───── Texto del ejercicio

En 2002 el entonces presidente Eduardo Duhalde dijo: “El que depositó dólares, recibirá dólares”, todos sabemos cómo terminó esa historia también.

En septiembre de 2020, nuestro actual ministro de Economía señaló: “El dólar blue no es un tipo de cambio de referencia para los precios”. En ese momento el dólar blue cotizaba a 145 pesos, llegó a tocar los 200, y actualmente ronda los 160 pesos por billete de la divisa americana, con una inflación en alza.

Los fundamentalismos suelen ser intransigentes. Solo tiene valor su propio relato. Es importante entender que tanto los “unos” como los “otros” coinciden en no estar dispuestos a cuestionar sus posiciones dogmáticas. La militancia agresiva desprecia a los que discrepan con ellos.

Ese tipo de fundamentalismo es en la actualidad el yunque que nos impide salir del pozo en el que nos encontramos. La intransigencia de los fundamentalistas es la causa principal de la usina de pobres en que se ha convertido nuestra nación, porque seguimos sin resolver los problemas que nos llevaron a estar como estamos.

La credibilidad de los que nos gobiernan -que es una condición necesaria pero no suficiente para salir del pozo- es, en mi opinión, el activo más importante de la política. Le siguen los votos. La credibilidad de la clase dirigente está hoy devaluada. Sabemos que el que apostó al dólar no perdió, que no se devolvieron los dólares del 2002, y que el dólar blue es un tipo de cambio que sí impacta en los precios.

No podemos desconocer que venimos de ocho años de estancamiento de la economía. A los tres meses de asumir el actual mandatario, se declara la pandemia mundial. La tragedia nos hizo caer en la trampa de nuestra propia historia. Al no tener “resto” en las arcas públicas, no quedó otra alternativa que emitir, emitir y emitir. El resultado fue la montaña de billetes que se “tiró” al mercado durante la cuarenta extra large que tuvimos.

El modelo intervencionista actual desprecia las condiciones necesarias para que nuestro país se acerque a la economía globalizada y sea una opción de inversiones que nos rescaten del naufragio económico en el que estamos inmersos. Necesitamos dólares pero no generamos las condiciones para que vengan, y encima nos damos el lujo de sacar a las patadas a los que los tienen, otra clara demostración del fundamentalismo intransigente.

──────────
───── Listado de datos

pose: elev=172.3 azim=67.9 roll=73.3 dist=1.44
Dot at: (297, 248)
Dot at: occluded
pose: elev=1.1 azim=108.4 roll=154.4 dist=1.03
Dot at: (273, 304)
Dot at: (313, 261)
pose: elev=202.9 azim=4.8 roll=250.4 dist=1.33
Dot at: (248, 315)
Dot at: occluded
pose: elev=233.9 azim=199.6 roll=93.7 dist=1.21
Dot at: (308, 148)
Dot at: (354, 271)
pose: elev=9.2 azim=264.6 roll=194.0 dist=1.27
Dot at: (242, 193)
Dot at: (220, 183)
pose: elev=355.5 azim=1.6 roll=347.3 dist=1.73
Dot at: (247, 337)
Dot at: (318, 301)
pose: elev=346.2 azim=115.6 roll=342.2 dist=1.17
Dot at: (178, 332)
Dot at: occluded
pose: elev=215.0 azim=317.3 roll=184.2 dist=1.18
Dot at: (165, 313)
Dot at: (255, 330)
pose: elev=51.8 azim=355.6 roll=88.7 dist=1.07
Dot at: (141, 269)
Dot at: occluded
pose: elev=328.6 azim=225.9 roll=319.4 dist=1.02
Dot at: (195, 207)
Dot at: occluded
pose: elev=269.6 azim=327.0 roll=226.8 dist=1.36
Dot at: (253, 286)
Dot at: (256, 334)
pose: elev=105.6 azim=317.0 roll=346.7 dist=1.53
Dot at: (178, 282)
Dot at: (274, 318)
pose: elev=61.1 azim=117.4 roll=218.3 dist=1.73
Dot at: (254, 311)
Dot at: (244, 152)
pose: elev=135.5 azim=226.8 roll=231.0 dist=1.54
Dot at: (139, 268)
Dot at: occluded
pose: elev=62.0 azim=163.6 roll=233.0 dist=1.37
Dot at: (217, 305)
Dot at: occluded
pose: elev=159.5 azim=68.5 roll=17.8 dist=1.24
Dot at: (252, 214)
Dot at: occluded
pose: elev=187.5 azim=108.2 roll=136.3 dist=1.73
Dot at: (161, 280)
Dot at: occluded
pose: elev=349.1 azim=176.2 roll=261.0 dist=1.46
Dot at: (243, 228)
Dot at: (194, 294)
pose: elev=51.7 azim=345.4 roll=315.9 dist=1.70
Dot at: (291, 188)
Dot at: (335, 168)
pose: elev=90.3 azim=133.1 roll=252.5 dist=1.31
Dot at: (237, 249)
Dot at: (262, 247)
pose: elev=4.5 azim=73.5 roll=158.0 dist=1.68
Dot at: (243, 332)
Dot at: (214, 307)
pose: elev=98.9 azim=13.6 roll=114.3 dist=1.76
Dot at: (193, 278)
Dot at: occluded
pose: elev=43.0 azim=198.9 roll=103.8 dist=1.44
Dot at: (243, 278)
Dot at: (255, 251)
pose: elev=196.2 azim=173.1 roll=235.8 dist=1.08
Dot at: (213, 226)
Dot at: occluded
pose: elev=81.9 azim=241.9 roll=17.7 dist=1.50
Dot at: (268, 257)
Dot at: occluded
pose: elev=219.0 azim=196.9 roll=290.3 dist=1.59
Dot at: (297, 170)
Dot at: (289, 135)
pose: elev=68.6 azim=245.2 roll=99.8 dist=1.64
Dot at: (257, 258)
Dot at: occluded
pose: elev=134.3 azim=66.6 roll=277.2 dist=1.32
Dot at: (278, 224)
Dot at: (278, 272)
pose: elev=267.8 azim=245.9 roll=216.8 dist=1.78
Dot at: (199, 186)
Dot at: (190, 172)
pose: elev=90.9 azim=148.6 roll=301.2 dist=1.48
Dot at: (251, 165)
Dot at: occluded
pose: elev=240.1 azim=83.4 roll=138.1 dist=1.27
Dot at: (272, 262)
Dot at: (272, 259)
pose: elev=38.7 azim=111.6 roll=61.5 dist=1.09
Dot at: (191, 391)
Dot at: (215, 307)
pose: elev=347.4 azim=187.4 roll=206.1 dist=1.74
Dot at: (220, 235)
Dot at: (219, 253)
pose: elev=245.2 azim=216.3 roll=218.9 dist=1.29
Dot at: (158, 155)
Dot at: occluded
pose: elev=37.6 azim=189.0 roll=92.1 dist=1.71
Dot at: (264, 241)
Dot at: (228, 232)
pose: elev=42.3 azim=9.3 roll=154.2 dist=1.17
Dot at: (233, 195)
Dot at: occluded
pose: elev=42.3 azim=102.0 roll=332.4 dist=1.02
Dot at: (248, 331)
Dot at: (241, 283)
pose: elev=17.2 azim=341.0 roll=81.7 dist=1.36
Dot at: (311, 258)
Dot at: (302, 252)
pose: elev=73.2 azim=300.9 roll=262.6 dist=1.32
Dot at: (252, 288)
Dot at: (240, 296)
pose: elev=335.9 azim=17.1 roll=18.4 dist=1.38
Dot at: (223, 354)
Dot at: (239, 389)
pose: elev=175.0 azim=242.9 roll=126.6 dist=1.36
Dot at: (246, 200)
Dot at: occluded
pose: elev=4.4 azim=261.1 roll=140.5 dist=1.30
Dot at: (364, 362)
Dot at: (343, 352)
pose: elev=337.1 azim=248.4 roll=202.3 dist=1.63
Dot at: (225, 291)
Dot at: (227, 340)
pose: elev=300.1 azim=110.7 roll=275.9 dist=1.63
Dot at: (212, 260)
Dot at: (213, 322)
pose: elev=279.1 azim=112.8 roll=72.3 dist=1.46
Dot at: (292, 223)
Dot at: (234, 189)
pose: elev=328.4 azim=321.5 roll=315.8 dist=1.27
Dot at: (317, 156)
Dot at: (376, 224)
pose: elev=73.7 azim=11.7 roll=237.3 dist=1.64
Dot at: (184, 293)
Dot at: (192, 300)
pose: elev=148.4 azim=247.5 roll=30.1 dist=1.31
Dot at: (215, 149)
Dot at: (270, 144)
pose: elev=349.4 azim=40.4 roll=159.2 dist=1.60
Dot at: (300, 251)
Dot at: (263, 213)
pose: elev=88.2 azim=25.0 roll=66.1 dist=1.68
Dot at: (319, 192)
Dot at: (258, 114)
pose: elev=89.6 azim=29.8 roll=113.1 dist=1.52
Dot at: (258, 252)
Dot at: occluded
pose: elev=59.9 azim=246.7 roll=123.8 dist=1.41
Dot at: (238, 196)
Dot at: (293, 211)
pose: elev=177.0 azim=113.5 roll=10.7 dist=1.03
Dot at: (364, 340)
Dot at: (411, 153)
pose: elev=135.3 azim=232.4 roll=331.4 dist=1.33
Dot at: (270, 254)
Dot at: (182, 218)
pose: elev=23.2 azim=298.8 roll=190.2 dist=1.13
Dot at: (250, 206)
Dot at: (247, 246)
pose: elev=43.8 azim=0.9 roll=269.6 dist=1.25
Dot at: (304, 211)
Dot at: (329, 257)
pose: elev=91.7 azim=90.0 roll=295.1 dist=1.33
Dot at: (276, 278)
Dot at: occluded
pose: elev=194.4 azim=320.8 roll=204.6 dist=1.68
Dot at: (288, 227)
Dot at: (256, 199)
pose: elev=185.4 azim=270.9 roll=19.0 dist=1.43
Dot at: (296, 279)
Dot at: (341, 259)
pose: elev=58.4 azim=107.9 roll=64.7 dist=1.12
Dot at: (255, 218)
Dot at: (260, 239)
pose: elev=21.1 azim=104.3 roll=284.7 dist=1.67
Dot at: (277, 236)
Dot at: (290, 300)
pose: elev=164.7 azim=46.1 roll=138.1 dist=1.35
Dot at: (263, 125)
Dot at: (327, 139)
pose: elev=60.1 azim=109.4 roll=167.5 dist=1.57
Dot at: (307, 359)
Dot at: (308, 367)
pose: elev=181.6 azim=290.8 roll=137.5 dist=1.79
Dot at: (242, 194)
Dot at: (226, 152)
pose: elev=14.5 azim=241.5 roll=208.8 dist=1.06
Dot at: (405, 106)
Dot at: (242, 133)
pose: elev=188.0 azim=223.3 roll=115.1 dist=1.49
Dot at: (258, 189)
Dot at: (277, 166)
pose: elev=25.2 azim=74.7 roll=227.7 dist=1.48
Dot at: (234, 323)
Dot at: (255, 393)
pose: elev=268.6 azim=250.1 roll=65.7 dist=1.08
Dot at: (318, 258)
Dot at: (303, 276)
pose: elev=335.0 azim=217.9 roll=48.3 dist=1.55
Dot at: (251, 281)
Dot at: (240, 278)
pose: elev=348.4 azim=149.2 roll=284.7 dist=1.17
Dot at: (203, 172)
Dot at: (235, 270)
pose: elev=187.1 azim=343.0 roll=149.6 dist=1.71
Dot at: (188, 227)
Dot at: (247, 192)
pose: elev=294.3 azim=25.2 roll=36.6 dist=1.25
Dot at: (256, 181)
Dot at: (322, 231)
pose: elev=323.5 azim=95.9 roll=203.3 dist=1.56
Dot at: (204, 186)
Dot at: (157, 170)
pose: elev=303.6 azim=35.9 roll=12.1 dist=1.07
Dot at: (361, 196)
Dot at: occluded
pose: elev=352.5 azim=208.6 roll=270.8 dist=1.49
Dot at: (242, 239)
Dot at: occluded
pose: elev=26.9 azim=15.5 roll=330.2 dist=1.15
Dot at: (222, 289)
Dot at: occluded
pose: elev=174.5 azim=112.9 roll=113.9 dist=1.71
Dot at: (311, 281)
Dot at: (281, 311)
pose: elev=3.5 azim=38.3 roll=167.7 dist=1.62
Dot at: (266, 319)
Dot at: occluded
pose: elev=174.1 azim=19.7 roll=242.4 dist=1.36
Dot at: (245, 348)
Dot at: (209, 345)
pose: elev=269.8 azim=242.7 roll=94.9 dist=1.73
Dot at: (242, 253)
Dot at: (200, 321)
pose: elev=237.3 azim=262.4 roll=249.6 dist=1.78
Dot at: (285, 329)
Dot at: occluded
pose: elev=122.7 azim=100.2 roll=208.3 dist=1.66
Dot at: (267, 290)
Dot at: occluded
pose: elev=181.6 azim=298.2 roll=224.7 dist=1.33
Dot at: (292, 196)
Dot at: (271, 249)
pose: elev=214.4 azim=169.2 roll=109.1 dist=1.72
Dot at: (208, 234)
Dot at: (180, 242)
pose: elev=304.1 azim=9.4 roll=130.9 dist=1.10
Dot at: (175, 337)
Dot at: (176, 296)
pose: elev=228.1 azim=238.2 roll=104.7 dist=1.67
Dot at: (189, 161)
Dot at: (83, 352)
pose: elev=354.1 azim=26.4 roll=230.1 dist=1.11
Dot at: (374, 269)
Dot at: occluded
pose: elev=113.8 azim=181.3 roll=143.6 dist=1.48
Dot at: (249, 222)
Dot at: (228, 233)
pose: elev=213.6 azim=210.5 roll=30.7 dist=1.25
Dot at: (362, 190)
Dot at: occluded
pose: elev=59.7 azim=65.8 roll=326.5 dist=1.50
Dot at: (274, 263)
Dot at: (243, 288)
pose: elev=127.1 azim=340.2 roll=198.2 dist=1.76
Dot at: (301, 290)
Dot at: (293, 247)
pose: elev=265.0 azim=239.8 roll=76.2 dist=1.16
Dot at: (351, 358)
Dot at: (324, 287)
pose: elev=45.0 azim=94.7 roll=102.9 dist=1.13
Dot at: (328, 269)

──────────

- [Tarea A]: Enumera todas las expresiones que aparecen entre comillas en el texto sobre la economía argentina.
- [Tarea B]: Por favor, retoma el texto sobre la economía argentina a continuación de su última oración.

- [Resultado A]:
- “El que depositó dólares, recibirá dólares”
- “El dólar blue no es un tipo de cambio de referencia para los precios”
- “unos”
- “otros”
- “resto”
- “tiró”

- [Resultado B]:
Argentina es un país sin respaldo económico. No podemos colocar bonos para financiarnos, mientras nuestros vecinos de la región pueden hacerlo a tasas del 3%. Los argentinos que tienen dólares “billete” los guardan bajo siete llaves, ya que invertir en nuestro país es toda una aventura y por ende no es una opción.

En términos de PBI, nuestro país descendió a niveles similares a 1990, con una calidad de vida muy desmejorada. Se perdieron varios millones de puestos de trabajo entre formales e informales. Cuando pase la tormenta, y baje el agua, nos vamos a encontrar con la peor Argentina que hemos visto en la historia.

La desinversión estructural en todo el país es una realidad actual y palpable, la caída de los servicios públicos, internet, telefonía, energía, más un largo etcétera, generan una economía inviable. La desinversión es más y más pobreza para el laburante de a pie. Con el agravante de que hoy contratar un trabajador importa tanto como no poder despedirlo. Consecuencia, no se contrata trabajo formal.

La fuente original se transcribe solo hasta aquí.